Noi non abbiamo nessuna indiscrezione, ma pensiamo non siano attendibili queste previsioni, perché riteniamo infondate le argomentazioni giuridiche che possono sbarrare la strada al diritto costituzionalmente tutelato di votare sul quesito proposto dalla Cgil. Pietro Ichino ha sollevato due obiezioni per motivare l’inammissibilità, entrambe inconsistenti alla luce della pregressa giurisprudenza costituzionale.

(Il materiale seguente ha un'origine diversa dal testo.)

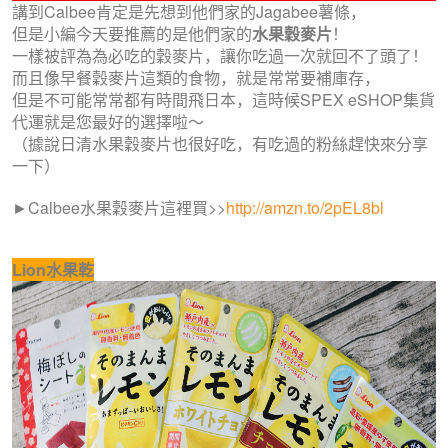
講到Calbee肯定是先想到他們家的Jagabee薯條，
但是小編今天要推薦的是他們家的
水果穀麥片
！
一樣被評為為必吃的穀麥片，讓你吃過一次就回不了頭了！
而且像早餐穀麥片這類的食物，就是常常要補庫存，
但是不可能常常都有時間飛日本，這時候SPEX eSHOP集貨
代運就是您最好的選擇啦～
（據說日清水果穀麥片也很好吃，有吃過的粉絲趕快來分享
一下）
►
Calbee水果穀麥片這裡買>>
http://amzn.to/2pEL8bl
Lion水果乾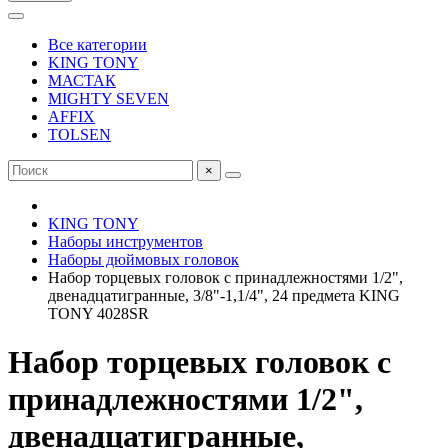
Все категории
KING TONY
МАСТАК
MIGHTY SEVEN
AFFIX
TOLSEN
×
KING TONY
Наборы инструментов
Наборы дюймовых головок
Набор торцевых головок с принадлежностями 1/2",
двенадцатигранные, 3/8"-1,1/4", 24 предмета KING
TONY 4028SR
Набор торцевых головок с
принадлежностями 1/2",
двенадцатигранные,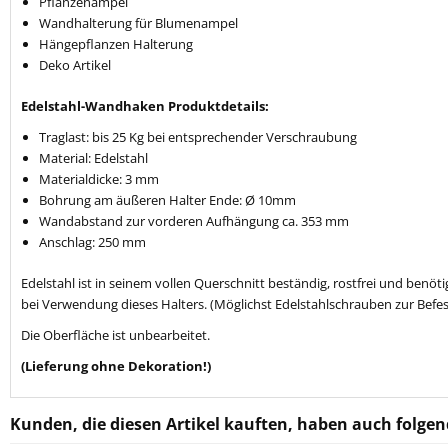
Pflanzenampel
Wandhalterung für Blumenampel
Hängepflanzen Halterung
Deko Artikel
Edelstahl-Wandhaken Produktdetails:
Traglast: bis 25 Kg bei entsprechender Verschraubung
Material: Edelstahl
Materialdicke: 3 mm
Bohrung am äußeren Halter Ende: Ø 10mm
Wandabstand zur vorderen Aufhängung ca. 353 mm
Anschlag: 250 mm
Edelstahl ist in seinem vollen Querschnitt beständig, rostfrei und be
bei Verwendung dieses Halters. (Möglichst Edelstahlschrauben zur Befe
Die Oberfläche ist unbearbeitet.
(Lieferung ohne Dekoration!)
Kunden, die diesen Artikel kauften, haben auch folgend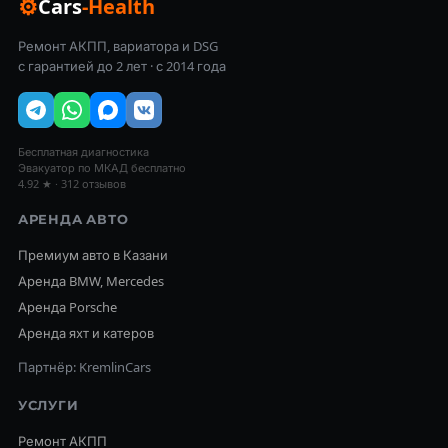
⚙
Cars
-Health
Ремонт АКПП, вариатора и DSG
с гарантией до 2 лет · с 2014 года
Бесплатная диагностика
Эвакуатор по МКАД бесплатно
4.92 ★ · 312 отзывов
АРЕНДА АВТО
Премиум авто в Казани
Аренда BMW, Mercedes
Аренда Porsche
Аренда яхт и катеров
Партнёр: KremlinCars
УСЛУГИ
Ремонт АКПП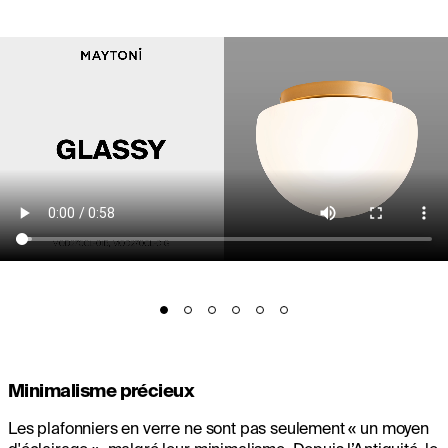
Minimalisme précieux
Les plafonniers en verre ne sont pas seulement « un moyen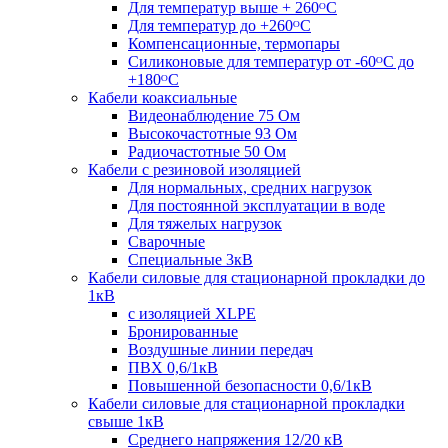
Для температур выше + 260ᴼС
Для температур до +260ᴼС
Компенсационные, термопары
Силиконовые для температур от -60ᴼC до
+180ᴼС
Кабели коаксиальные
Видеонаблюдение 75 Ом
Высокочастотные 93 Ом
Радиочастотные 50 Ом
Кабели с резиновой изоляцией
Для нормальных, средних нагрузок
Для постоянной эксплуатации в воде
Для тяжелых нагрузок
Сварочные
Специальные 3кВ
Кабели силовые для стационарной прокладки до
1кВ
c изоляцией XLPE
Бронированные
Воздушные линии передач
ПВХ 0,6/1кВ
Повышенной безопасности 0,6/1кВ
Кабели силовые для стационарной прокладки
свыше 1кВ
Среднего напряжения 12/20 кВ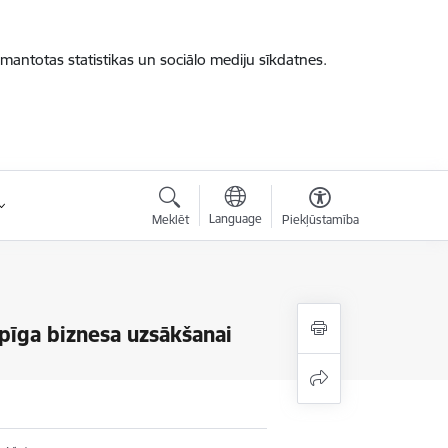
zmantotas statistikas un sociālo mediju sīkdatnes.
Language
Meklēt
Piekļūstamība
lpīga biznesa uzsākšanai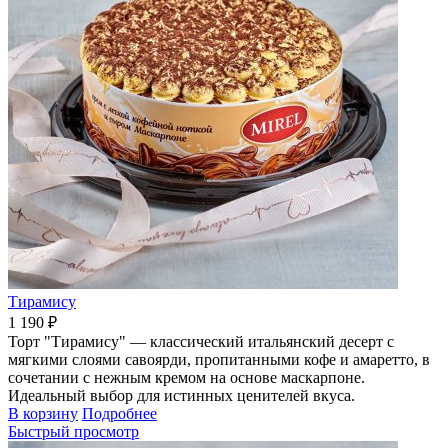
Тирамису
1 190 ₽
Торт "Тирамису" — классический итальянский десерт с
мягкими слоями савоярди, пропитанными кофе и амаретто, в
сочетании с нежным кремом на основе маскарпоне.
Идеальный выбор для истинных ценителей вкуса.
В корзину
Подробнее
Быстрый просмотр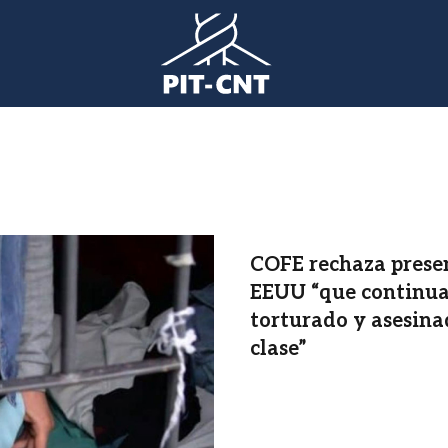
COFE rechaza presen
EEUU “que continua
torturado y asesina
clase”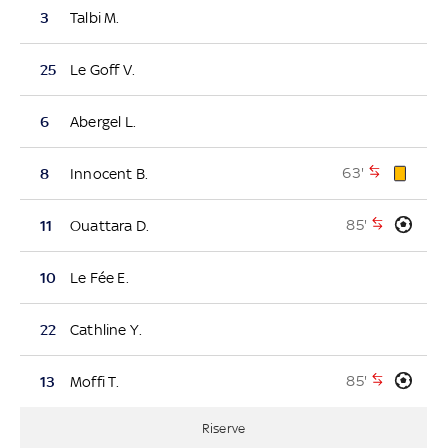
3
Talbi M.
25
Le Goff V.
6
Abergel L.
63'
8
Innocent B.
85'
11
Ouattara D.
10
Le Fée E.
22
Cathline Y.
85'
13
Moffi T.
Riserve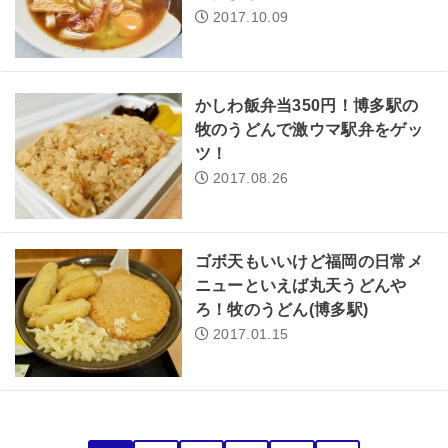
2017.10.09
かしわ飯弁当350円！博多駅の
牧のうどんで激ウマ駅弁をゲッ
ツ！
2017.08.26
ゴボ天もいいけど福岡の日常メ
ニューといえば丸天うどんや
ろ！牧のうどん(博多駅)
2017.01.15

Il primo profilo riguarderebbe una supposta mancanza di contenuto unitario, ma la Corte ha sempre ritenuto che fosse sufficiente l’omogeneità del quesito (anzi «una matrice razionalmente unitaria»), ammettendo in passato referendum assai articolati anche su più atti normativi. Nel caso ora sottoposto al giudizio della Consulta appare ben difficile sostenere la non omogeneità di una domanda che chiede la «reintroduzione della reintegra in caso di licenziamento senza giusta causa e sua estensione alle imprese sopra i 5 addetti»: questo il titolo posto al quesito che corrisponde al contenuto della richiesta.

La seconda presunta ragione di inammissibilità sarebbe prodotta proprio dall’ultima parte del quesito che allarga la tutela a tutte le imprese con più di cinque dipendenti. Grazie ad una sapiente manipolazione del testo l’abrogazione della norma introdurrebbe una diversa disciplina estendendo le garanzie dei lavoratori in ambiti non previsti neppure dalla precedente normativa. In tal modo, si sostiene, cambia la natura del referendum, non più solo abrogativo, così come definito dall’articolo 75 della nostra Costituzione, bensì propositivo. Un argomento polemico ma infondato.

La polemica politica sottesa è espressa in termini derisori e rancorosi. Il referendum propositivo era previsto dalla riforma costituzionale bocciata il 4 dicembre. Dunque, il sottinteso provocatorio formulato da un fautore della riforma costituzionale è il seguente: se si fosse cambiata la costituzione allora sì, ma ora non potete che prendervela con voi stessi. Tralasciamo il fatto che il referendum propositivo contemplato dalla riforma non avrebbe cambiato nulla, anzi nulla era se non un annuncio, con un rinvio ad una successiva legge costituzionale che chissà quando sarebbe stata approvata. Veniamo invece alla sostanza dell’obiezione mossa. Essa semplicemente, anche in questo caso, non tiene conto della giurisprudenza costituzionale e della realtà che ha determinato. Referendum manipolativi sono stati svolti in molte occasioni (a cominciare da quelli elettorali che manipolativi lo devono essere per necessità). Ma quel che più conta è che il giudizio su un referendum manipolativo dell’articolo 18 c’è già stato.

Nel 2003 fu ammesso, infatti, un referendum i cui effetti erano ben più «propositivi» di quelli attualmente attesi dall’abrogazione delle norme sottoposte al corpo elettorale (sentenza numero 41 del 2003). In quell’occasione il quesito aveva come sua espressa finalità quella di estendere a tutti (anche alle imprese al di sotto dei quindici dipendenti) «l’ambito e i limiti di operatività della tutela reale apprestata dall’articolo 18 della legge numero 300 del 1970».
La Corte per ritenere oggi inammissibile il quesito dovrebbe smentire questo precedente. Non vedo ragioni per farlo.